B. D. nr. 4718

(21. 08. 1949)

 

Ciò che l’anima riceve dal mondo spirituale, il corpo non può comprenderlo

 

(da uno spirito-guida):

Nessuna gioia terrena può uguagliare la beatitudine che la ricezione della Parola divina significa per l’anima, anche se il corpo, cioè l’intelletto dell’uomo, non partecipa affatto alla gioiosa ricezione. Infatti, la ricezione della Parola divina è sempre connessa a un dimorare dell’anima nelle sfere spirituali, per cui essa viene inondata da forza e luce, e si rafforza nel breve tempo del suo dimorare nel regno spirituale, mentre invece, il corpo non può seguirla, e perciò rimarrà anche insensibile a quelle impressioni.

In un certo senso, l’anima è rimossa dalla pesantezza terrena, pur rimanendo unita al corpo, in quanto può ritornare in qualsiasi momento sulla Terra; perciò la ricezione di comunicazioni spirituali avviene sempre in uno stato cosciente, perché il corpo è in attesa di ciò che l’anima gli comunicherà delle sue impressioni nel regno spirituale, che saranno sempre trasmesse all’intelletto sotto forma di insegnamenti. Solo il corpo fisico non riceverà mai la ricchezza spirituale dell’anima, perché l’anima contempla molto di ciò che non può essere descritto con le parole, e perciò non può nemmeno essere ripetuto in modo comprensibile, pur se le rimane come un bene spirituale che potrà utilizzare dopo il suo ingresso nel regno dell’aldilà.

Ciò che viene trasmesso all’intelletto è importante per la durata della vita terrena e contribuisce allo sviluppo verso l’alto, e questo deve essere riportato al prossimo. Il breve tempo della ricezione del patrimonio spirituale attraverso la voce dello spirito,  procura all’anima un immenso guadagno, poiché le si dischiudono delle regioni che non ha mai conosciuto prima, inaccessibili all’intelletto dell’uomo.

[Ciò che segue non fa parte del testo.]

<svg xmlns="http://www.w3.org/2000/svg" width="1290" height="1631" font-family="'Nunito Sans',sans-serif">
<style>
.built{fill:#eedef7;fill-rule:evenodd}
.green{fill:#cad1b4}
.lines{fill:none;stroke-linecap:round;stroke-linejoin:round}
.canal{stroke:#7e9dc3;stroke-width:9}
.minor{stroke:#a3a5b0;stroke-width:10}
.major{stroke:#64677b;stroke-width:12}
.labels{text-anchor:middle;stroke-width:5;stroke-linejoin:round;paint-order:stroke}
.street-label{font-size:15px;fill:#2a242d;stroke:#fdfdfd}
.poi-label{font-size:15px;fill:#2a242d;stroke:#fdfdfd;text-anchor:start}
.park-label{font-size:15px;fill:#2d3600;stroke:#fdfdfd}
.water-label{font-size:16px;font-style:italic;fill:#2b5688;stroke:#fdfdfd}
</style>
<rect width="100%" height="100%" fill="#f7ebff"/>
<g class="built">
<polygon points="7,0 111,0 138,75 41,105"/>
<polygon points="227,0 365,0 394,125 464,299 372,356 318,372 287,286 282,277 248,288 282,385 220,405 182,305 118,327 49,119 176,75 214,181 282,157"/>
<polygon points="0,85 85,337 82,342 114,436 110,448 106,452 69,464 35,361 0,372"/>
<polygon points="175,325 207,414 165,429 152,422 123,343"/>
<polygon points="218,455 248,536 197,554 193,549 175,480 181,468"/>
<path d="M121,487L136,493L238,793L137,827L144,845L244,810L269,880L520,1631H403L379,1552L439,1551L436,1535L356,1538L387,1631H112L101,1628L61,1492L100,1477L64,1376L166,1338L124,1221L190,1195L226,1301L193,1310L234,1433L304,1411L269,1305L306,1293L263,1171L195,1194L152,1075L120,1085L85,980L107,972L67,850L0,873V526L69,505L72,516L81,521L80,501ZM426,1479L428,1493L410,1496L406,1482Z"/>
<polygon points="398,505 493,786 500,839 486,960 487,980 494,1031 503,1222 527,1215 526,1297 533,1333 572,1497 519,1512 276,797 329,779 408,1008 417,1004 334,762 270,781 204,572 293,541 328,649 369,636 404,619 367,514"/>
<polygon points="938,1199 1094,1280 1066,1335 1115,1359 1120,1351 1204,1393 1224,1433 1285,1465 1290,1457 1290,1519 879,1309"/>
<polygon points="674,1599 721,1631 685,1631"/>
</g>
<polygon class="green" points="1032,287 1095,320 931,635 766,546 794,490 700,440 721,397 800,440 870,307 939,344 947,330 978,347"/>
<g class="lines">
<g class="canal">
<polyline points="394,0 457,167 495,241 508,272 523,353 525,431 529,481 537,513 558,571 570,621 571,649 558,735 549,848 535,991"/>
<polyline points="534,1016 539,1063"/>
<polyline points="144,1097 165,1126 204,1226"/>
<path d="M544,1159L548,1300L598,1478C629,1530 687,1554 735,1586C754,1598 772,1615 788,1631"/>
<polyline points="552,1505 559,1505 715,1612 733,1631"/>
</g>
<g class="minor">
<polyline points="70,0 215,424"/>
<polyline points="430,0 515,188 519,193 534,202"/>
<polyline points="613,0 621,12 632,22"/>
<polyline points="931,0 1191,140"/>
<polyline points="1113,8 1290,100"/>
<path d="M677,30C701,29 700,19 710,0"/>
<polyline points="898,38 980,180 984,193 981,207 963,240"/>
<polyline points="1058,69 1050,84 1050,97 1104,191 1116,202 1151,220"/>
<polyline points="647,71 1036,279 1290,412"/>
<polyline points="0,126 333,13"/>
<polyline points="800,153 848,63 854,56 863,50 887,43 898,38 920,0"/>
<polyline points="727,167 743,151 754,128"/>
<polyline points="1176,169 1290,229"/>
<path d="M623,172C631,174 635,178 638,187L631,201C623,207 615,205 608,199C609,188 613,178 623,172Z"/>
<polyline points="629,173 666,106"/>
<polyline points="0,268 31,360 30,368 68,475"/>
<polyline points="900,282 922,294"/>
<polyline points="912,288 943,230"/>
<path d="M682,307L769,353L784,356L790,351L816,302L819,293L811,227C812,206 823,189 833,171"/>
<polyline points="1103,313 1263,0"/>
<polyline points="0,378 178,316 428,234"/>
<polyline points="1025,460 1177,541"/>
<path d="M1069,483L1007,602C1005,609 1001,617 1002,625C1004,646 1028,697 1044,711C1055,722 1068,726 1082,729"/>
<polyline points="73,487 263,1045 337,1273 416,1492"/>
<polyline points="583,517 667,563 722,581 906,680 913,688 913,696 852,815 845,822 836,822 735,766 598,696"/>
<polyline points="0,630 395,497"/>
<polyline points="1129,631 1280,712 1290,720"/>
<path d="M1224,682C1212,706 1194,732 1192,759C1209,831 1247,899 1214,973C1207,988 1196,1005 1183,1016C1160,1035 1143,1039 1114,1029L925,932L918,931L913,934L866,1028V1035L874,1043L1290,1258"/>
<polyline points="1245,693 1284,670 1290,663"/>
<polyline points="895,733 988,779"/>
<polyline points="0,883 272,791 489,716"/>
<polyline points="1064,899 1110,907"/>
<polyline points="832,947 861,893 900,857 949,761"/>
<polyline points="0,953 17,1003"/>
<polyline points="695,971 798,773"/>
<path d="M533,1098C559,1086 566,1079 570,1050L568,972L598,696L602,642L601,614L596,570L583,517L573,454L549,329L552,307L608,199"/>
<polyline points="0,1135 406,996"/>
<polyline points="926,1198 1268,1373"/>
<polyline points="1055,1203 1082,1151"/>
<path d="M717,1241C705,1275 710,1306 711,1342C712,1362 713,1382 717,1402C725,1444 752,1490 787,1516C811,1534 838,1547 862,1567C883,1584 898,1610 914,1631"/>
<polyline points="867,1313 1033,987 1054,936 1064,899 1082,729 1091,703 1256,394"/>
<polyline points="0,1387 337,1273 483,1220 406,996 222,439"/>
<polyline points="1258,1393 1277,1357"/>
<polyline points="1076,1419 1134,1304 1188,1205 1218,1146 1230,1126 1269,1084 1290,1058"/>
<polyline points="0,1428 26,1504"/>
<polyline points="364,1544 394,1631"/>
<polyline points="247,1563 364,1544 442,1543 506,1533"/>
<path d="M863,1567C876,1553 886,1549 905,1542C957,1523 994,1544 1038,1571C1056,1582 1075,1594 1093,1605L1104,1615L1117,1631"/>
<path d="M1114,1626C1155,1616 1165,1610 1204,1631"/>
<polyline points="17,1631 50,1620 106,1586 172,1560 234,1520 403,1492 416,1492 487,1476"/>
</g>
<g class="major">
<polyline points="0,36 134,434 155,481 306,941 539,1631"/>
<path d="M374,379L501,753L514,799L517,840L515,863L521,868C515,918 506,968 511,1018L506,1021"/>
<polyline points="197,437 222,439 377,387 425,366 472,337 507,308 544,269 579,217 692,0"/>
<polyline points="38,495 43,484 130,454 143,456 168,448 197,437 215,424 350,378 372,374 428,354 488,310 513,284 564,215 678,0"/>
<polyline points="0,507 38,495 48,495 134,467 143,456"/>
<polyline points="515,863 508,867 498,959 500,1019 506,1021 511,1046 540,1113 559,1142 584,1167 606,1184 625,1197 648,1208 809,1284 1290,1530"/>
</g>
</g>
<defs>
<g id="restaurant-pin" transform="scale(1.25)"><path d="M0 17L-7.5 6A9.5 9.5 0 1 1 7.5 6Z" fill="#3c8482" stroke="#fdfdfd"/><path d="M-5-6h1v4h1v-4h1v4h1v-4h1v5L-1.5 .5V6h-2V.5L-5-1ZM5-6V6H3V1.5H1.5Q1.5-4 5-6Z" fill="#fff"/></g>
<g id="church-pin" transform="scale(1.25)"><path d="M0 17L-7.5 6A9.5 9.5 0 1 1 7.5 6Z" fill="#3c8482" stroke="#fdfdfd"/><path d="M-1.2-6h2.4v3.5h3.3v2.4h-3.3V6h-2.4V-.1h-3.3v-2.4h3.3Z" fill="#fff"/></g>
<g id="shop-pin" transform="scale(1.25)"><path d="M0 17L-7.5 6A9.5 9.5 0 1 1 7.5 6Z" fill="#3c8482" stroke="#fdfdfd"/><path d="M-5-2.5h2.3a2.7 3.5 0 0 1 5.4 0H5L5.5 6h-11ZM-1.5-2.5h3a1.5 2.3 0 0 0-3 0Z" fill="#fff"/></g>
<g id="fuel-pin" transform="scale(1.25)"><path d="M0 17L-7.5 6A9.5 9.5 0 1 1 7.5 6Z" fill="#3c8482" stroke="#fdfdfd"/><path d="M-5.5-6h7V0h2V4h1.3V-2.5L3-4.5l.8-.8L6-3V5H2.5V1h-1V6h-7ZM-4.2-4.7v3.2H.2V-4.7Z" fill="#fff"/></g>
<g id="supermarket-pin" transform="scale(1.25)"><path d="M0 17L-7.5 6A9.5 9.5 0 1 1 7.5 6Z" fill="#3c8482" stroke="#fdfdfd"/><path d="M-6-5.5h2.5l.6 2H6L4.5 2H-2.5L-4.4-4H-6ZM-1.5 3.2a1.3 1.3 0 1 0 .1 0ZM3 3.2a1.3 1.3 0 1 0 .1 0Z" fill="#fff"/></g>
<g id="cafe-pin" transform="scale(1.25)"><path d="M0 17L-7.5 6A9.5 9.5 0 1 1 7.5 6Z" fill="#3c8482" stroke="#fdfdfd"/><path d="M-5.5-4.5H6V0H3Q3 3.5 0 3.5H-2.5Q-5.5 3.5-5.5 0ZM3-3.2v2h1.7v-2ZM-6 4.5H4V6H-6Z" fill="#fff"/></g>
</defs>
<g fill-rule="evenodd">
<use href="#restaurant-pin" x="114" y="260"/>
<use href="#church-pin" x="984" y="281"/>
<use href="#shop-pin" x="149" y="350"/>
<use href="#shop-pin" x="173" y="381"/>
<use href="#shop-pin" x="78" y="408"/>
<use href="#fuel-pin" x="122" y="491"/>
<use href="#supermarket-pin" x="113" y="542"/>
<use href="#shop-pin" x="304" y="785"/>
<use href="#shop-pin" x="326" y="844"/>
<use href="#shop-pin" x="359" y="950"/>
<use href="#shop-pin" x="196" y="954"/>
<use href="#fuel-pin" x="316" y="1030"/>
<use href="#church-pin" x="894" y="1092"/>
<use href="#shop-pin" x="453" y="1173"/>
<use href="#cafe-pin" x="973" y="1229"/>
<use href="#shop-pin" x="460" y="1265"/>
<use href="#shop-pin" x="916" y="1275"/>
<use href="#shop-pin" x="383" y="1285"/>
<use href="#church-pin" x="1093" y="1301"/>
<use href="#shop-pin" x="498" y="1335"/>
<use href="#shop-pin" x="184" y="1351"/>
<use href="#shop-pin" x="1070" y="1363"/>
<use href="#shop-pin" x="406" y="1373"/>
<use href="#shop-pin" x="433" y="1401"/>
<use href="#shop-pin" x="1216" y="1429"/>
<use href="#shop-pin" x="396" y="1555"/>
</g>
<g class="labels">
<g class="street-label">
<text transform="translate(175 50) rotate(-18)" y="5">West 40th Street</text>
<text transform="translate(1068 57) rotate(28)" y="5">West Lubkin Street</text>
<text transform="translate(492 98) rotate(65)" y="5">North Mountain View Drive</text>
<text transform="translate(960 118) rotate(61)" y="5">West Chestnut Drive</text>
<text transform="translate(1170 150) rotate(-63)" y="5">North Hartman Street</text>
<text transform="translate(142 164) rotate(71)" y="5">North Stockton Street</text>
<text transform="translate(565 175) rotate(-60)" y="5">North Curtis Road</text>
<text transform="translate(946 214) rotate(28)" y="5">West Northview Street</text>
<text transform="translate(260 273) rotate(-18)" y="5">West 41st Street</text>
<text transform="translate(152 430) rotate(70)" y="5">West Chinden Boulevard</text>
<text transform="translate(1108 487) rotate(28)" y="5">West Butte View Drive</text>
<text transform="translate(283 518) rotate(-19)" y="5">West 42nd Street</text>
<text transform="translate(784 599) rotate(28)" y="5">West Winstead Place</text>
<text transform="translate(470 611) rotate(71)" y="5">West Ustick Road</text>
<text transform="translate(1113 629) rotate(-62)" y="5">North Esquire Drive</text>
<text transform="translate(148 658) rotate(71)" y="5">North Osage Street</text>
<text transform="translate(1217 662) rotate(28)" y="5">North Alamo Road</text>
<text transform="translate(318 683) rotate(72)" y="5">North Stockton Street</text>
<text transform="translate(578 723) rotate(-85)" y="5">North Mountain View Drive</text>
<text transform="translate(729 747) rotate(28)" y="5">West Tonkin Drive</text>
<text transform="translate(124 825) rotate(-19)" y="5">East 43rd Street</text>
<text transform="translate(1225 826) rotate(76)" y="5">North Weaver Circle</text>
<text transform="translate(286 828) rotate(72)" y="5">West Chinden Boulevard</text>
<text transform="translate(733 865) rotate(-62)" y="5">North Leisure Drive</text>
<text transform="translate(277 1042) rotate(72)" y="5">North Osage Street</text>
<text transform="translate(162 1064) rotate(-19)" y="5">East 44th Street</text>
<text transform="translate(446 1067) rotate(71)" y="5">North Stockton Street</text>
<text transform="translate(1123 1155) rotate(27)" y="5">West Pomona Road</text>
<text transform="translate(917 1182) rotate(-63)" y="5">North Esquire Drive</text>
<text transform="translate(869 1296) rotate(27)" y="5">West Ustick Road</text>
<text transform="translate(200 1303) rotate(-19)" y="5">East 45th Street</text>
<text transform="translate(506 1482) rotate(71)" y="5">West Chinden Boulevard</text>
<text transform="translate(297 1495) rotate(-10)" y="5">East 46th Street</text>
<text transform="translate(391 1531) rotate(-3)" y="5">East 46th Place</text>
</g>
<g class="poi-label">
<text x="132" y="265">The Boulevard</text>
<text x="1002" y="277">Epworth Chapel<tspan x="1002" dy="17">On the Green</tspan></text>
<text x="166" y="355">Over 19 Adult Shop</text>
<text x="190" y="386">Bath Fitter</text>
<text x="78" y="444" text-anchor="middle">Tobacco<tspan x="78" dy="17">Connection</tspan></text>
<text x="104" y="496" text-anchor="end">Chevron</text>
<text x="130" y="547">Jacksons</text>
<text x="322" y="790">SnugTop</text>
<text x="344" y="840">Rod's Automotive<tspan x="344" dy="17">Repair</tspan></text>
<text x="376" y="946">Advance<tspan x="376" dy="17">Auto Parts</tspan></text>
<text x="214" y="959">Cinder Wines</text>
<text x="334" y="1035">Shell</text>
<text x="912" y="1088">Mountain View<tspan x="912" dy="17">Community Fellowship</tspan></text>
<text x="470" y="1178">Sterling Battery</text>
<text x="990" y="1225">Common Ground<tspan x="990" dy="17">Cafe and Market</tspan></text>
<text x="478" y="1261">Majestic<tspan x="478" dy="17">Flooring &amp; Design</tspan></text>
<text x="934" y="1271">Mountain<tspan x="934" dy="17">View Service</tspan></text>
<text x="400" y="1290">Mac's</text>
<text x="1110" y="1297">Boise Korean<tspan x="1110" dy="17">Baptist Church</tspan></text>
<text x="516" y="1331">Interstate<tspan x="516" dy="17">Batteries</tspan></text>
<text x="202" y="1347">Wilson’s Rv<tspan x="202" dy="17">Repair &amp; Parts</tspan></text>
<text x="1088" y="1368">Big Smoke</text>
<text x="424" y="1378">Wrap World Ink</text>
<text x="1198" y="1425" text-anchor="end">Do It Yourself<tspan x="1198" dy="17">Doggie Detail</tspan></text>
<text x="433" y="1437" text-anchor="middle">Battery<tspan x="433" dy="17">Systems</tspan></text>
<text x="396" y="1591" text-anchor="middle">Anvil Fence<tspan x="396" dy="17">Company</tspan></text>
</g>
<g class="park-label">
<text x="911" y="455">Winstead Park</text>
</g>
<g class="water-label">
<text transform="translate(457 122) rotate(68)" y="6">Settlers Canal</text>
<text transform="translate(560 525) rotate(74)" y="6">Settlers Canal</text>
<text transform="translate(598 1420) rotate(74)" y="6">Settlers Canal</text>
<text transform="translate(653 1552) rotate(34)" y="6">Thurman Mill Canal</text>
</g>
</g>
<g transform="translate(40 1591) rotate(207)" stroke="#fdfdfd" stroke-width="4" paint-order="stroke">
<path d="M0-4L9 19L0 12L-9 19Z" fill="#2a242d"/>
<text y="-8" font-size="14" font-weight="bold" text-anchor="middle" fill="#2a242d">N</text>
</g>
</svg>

Essa vi assorbe dovunque dei raggi di luce, dei quali le rimarrà la conoscenza anche quando avrà lasciato queste regioni. Se però potrà riportare questa conoscenza anche sulla Terra, cioè comunicarla anche al corpo, così che l’uomo prenda atto di qualcosa finora sconosciuto, dipende da quanto egli voglia penetrare intellettualmente nella verità.

Dopo una connessione con il regno spirituale, l’anima riferirà sempre al corpo, ma in quale misura si svolgerà questa trasmissione lo determinerà l’uomo stesso attraverso la sua volontà. Pertanto, attraverso la sua disponibilità a ricevere il patrimonio spirituale, può procurare all’anima la beatitudine, anche se le comunicazioni dell’anima al corpo non sono di una profondità e ampiezza tali da interessare intellettualmente l’uomo.

L’anima comunica in vari modi, è sempre rafforzata attraverso un collegamento con il regno spirituale, e il suo desiderio per il nutrimento spirituale aumenterà costantemente. Per cui, anche l’uomo che riceve la Parola divina non cesserà mai di cercare certi legami spirituali, perché la sua anima ha sempre più fame di un nutrimento a lei confacente, e non si accontenta più di ciò che le può offrire il mondo, una volta che ha ricevuto dal regno spirituale ciò che l’ha resa infinitamente felice.

Talvolta l’anima si ritira in se stessa, cioè, il corpo sa poco dei suoi successi spirituali, eppure non sarà mai lasciato del tutto senza conoscenza, e questa aumenterà, quanto più l’intelletto desidererà chiarimenti al riguardo. – Amen!